Again, issue #309 has some great examples of where the color can fade out pretty badly. I’ll show examples there.
But, pragmatically speaking, there likely will never be a perfect reprinting of these issues. The only way to solve the issue is to buy the original comics, and that might be more than you’re willing to spend. I don’t blame you.
You lose a little fidelity with the Omnibus, but you get the whole package together in one book. Everything in life is a trade-off, and this is no different.
Let’s just be glad it’s still so easy to get a complete collection of Todd McFarlane’s “The Amazing Spider-Man” work. (I have a guide on how to collect it digitally, too, but it’s a little trickier.)
Evens and Odds
The one thing that shouldn’t bother me, but does, is the pagination. It’s something you probably wouldn’t ever think about until you crack open this book and see it start happening.
Each issue reprints the cover at full size and then all of the pages after that. Each issue is 22 pages. That means that, basically, alternate issues will start on the left-hand side of a spread. The page turns are ruined for the rest of that issue. If McFarlane constructed something so that it would be a surprise when you turned the right page over, now that’s on the left page of every other issue and the big surprise is on the facing page.
Or, to put it more simply, the first page of alternating issues is on the left side instead of the right. It’s as if they published the first page on the inside front cover for all the even-numbered issues.
It’s not completely consistent like that. Occasional issues are one page longer or shorter, and so the pagination rights itself again. But it happens often enough that I felt it.
In some collections, they’ll force a blank page or put something extra in somewhere to accomodate double page spreads in this fashion. Those have to start on the left page. However, Todd McFarlane didn’t use any double-page spreads in his 28 issues here, so that was never needed. I don’t think he used any in the adjectiveless “Spider-Man” series, either. It’s not his thing.
There’s not really a good answer for it, besides publishing a pin-up or the letters column where they’d need it to help push the next issue to the right side of the spread. Thankfully, it’s only a very minor concern in practicality. But it is a change from the original storytelling. If you remember reading any of the original issues, it might feel weird at first. Your memory isn’t playing tricks on you.
The Cover’s Colors
I’m not entirely a purist when it comes to my comics reprintings. When it comes to a cover, I’m all for a more modern sensibility being applied to an older image to help it stand out.

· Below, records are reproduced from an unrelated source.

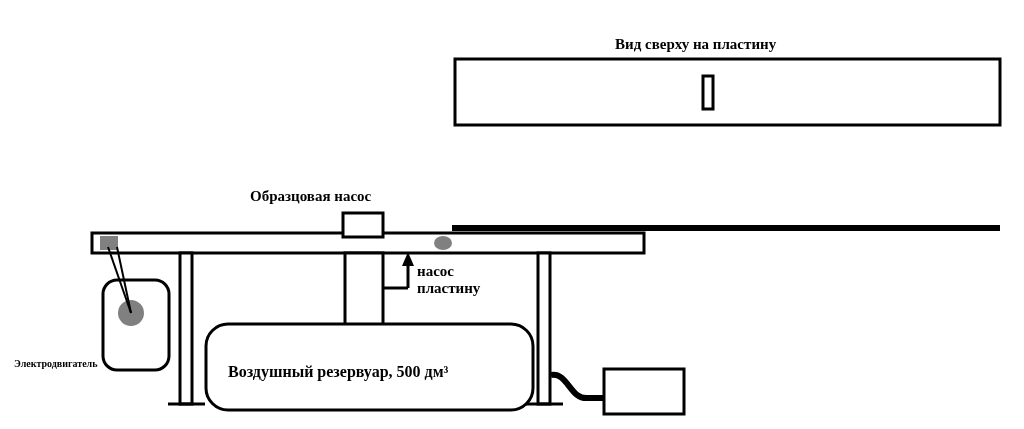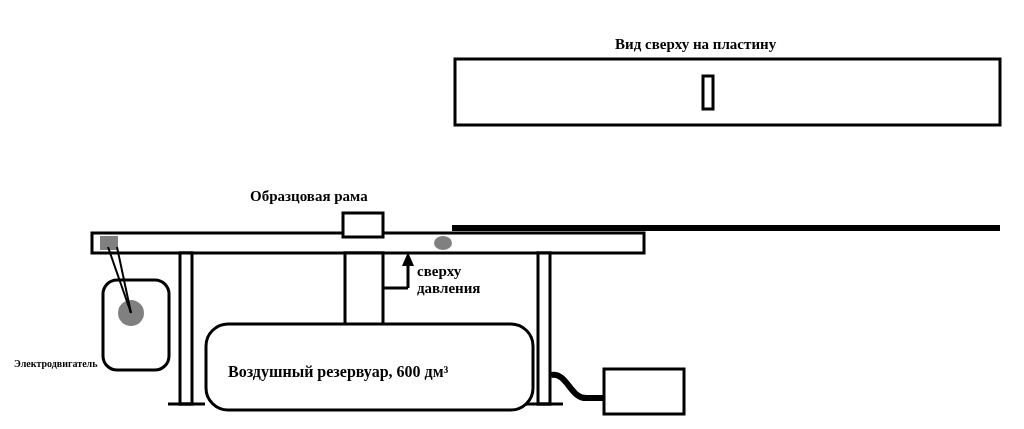--- a/index.html
+++ b/index.html
@@ -74,26 +74,26 @@
 
     <rect x="206" y="324" width="327" height="86" rx="22" ry="22" fill="#ffffff" stroke="#000000" stroke-width="3"></rect>
 
     <path d="M 551 375 C 568 372 570 400 588 398 L 604 398" fill="none" stroke="#000000" stroke-width="6"></path>
 
     <rect x="604" y="369" width="80" height="45" fill="#ffffff" stroke="#000000" stroke-width="3"></rect>
   </svg>
 
   <div class="lbl lbl-top-view">Вид сверху на пластину</div>
 
-  <div class="lbl lbl-sample-frame">Образцовая рама</div>
+  <div class="lbl lbl-sample-frame">Образцовая насос</div>
 
 
   <div class="lbl lbl-pressure">
-    <div>сверху</div>
-    <div>давления</div>
+    <div>насос</div>
+    <div>пластину</div>
   </div>
 
   <div class="lbl lbl-motor">Электродвигатель</div>
 
-  <div class="lbl lbl-tank">Воздушный резервуар, 600 дм³</div>
+  <div class="lbl lbl-tank">Воздушный резервуар, 500 дм³</div>
 
 
 </div>
 
 </body></html>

Having said all that, I have a problem with this cover. It’s not a deal-breaker and it’s almost barely noticeable, but it does annoy me.
The coloring on Spider-Man’s costume makes it look like he’s wearing a puffy costume. The web lines look like stitches and the costume is quilted. Each section is getting its own highlight from a light source high above.
I remember this was a thing during the J. Michael Straczynski/John Romita Jr. run on “Amazing Spider-Man” back in the 2000s. It didn’t bother me there so much. That was just the style for that run. That was how Romita Jr.’s art was done in the first place. It looks weird being applied to Todd McFarlane’s art today.
Yes, it’s as good a reproduction of this work as we’re ever likely to get. The binding is amazing and has held up over a few rereads. The paper quality is great. All of the covers and short stories in the back are nice bonuses. If you want print editions of these issues, the best way to get them is either through this Omnibus or by buying the original issues. (There are trade paperback collections, but they don’t open as flat as this book does.)
A new printing of the Omnibus debuted in August 2021. The cover price is $99.99.